In agreeing with Lord Hoffmann's conclusion that the appeal should be allowed Lord Hobhouse, who gave the only other reasoned decision in the House of Lords, started with the general observation that aggregation clauses might favour either the assured or the insurer depending on the circumstances. Consequently, their construction should not be influenced by any need to protect one party or the other. He also remarked that where, as in the present case, there were well established alternatives open to the parties in the drafting of their agreement, the choice made from among these alternatives represented part of the bargain struck by the parties and must be respected by anyone (judge or arbitrator) adjudicating upon a dispute arising under the document.

The argument advanced on behalf of the assureds was that each of them was under a statutory obligation to take the steps indicated in the relevant code of conduct to guard against mis-selling. They did not do so. As a result best advice was not given and mis-selling occurred. It followed that the various assureds had not ensured that it did not occur. The underlying cause of all the cases of mis-selling was the same - the failure to take the steps required by the code to guard against mis-selling. The requisite steps and the failure to take them were either the same in every case or very similar.

However this argument took the inquiry back to an earlier stage. It looked not at what had caused the financial loss to the third party, but at the underlying situation which gave rise to the conduct of the so-called "consultant" vis-a-vis, the third party. The way in which the argument sought to get round this was to say that the failure of each relevant assured to take the requisite steps, while not being the act or omission itself or the proximate cause of the third party's loss, provided the relationship between the various acts and omissions so as to justify the description of them as a "related series".

In other words the assureds were asserting that the aggregation clause should be treated as if it was a clause, like that found in Axa Re v Field[1996] 1WLR 1026, which referred to "any claim or claims arising from one originating cause or series of events or occurrences attributable to one originating cause (or related causes)". In that instance the wording used had permitted the losses caused by a mistake as to the nature of the LMX spiral, which three different underwriters took to be the single underlying cause of a series of fatally defective reinsurance treaties, with the result that the mistake could be treated as the unifying factor justifying the aggregation of the losses suffered under those treaties.

However, the expression "related series" could not be given the same force or create such a strong and wide connecting factor as the words used in the clause in Axa and similar provisions.

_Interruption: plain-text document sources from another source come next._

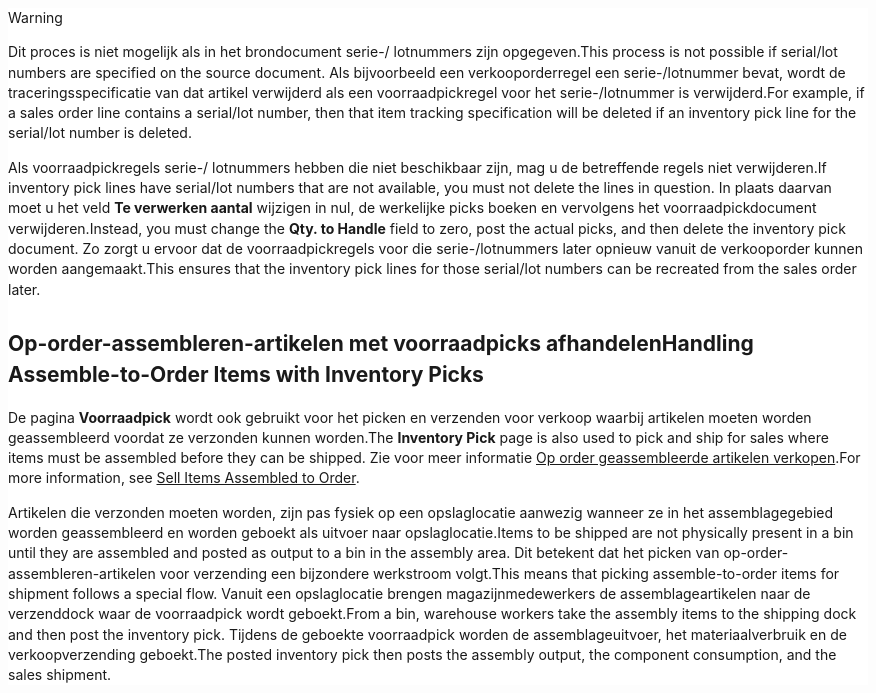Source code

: > [!WARNING]  
> <span data-ttu-id="0173c-164">Dit proces is niet mogelijk als in het brondocument serie-/ lotnummers zijn opgegeven.</span><span class="sxs-lookup"><span data-stu-id="0173c-164">This process is not possible if serial/lot numbers are specified on the source document.</span></span> <span data-ttu-id="0173c-165">Als bijvoorbeeld een verkooporderregel een serie-/lotnummer bevat, wordt de traceringsspecificatie van dat artikel verwijderd als een voorraadpickregel voor het serie-/lotnummer is verwijderd.</span><span class="sxs-lookup"><span data-stu-id="0173c-165">For example, if a sales order line contains a serial/lot number, then that item tracking specification will be deleted if an inventory pick line for the serial/lot number is deleted.</span></span>  
>
> <span data-ttu-id="0173c-166">Als voorraadpickregels serie-/ lotnummers hebben die niet beschikbaar zijn, mag u de betreffende regels niet verwijderen.</span><span class="sxs-lookup"><span data-stu-id="0173c-166">If inventory pick lines have serial/lot numbers that are not available, you must not delete the lines in question.</span></span> <span data-ttu-id="0173c-167">In plaats daarvan moet u het veld **Te verwerken aantal** wijzigen in nul, de werkelijke picks boeken en vervolgens het voorraadpickdocument verwijderen.</span><span class="sxs-lookup"><span data-stu-id="0173c-167">Instead, you must change the **Qty. to Handle** field to zero, post the actual picks, and then delete the inventory pick document.</span></span> <span data-ttu-id="0173c-168">Zo zorgt u ervoor dat de voorraadpickregels voor die serie-/lotnummers later opnieuw vanuit de verkooporder kunnen worden aangemaakt.</span><span class="sxs-lookup"><span data-stu-id="0173c-168">This ensures that the inventory pick lines for those serial/lot numbers can be recreated from the sales order later.</span></span>  

## <a name="handling-assemble-to-order-items-with-inventory-picks"></a><span data-ttu-id="0173c-169">Op-order-assembleren-artikelen met voorraadpicks afhandelen</span><span class="sxs-lookup"><span data-stu-id="0173c-169">Handling Assemble-to-Order Items with Inventory Picks</span></span>

<span data-ttu-id="0173c-170">De pagina **Voorraadpick** wordt ook gebruikt voor het picken en verzenden voor verkoop waarbij artikelen moeten worden geassembleerd voordat ze verzonden kunnen worden.</span><span class="sxs-lookup"><span data-stu-id="0173c-170">The **Inventory Pick** page is also used to pick and ship for sales where items must be assembled before they can be shipped.</span></span> <span data-ttu-id="0173c-171">Zie voor meer informatie [Op order geassembleerde artikelen verkopen](assembly-how-to-sell-items-assembled-to-order.md).</span><span class="sxs-lookup"><span data-stu-id="0173c-171">For more information, see [Sell Items Assembled to Order](assembly-how-to-sell-items-assembled-to-order.md).</span></span>

<span data-ttu-id="0173c-172">Artikelen die verzonden moeten worden, zijn pas fysiek op een opslaglocatie aanwezig wanneer ze in het assemblagegebied worden geassembleerd en worden geboekt als uitvoer naar opslaglocatie.</span><span class="sxs-lookup"><span data-stu-id="0173c-172">Items to be shipped are not physically present in a bin until they are assembled and posted as output to a bin in the assembly area.</span></span> <span data-ttu-id="0173c-173">Dit betekent dat het picken van op-order-assembleren-artikelen voor verzending een bijzondere werkstroom volgt.</span><span class="sxs-lookup"><span data-stu-id="0173c-173">This means that picking assemble-to-order items for shipment follows a special flow.</span></span> <span data-ttu-id="0173c-174">Vanuit een opslaglocatie brengen magazijnmedewerkers de assemblageartikelen naar de verzenddock waar de voorraadpick wordt geboekt.</span><span class="sxs-lookup"><span data-stu-id="0173c-174">From a bin, warehouse workers take the assembly items to the shipping dock and then post the inventory pick.</span></span> <span data-ttu-id="0173c-175">Tijdens de geboekte voorraadpick worden de assemblageuitvoer, het materiaalverbruik en de verkoopverzending geboekt.</span><span class="sxs-lookup"><span data-stu-id="0173c-175">The posted inventory pick then posts the assembly output, the component consumption, and the sales shipment.</span></span>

Lord Hobhouse concluded that assumed facts for the purposes of the preliminary issue were: (1) that the losses "arose from the same underlying origin"; and (2) that the "consultants'" failures to give best advice and the various assureds' failure to reject the pension transfer business sold by the "consultants" "were of an identical or very similar nature". However, in Lord Hobhouse's view the first of these facts, if it was to justify aggregation, required exactly the type of reclassification and redrafting of the clause that the authorities demonstrated was not permissible. The second without the first proved too much. It could lead to the aggregation of individual acts of negligence by individual employees which were independent of each other but merely could be described as having a very similar character, such as bad advice from bank managers.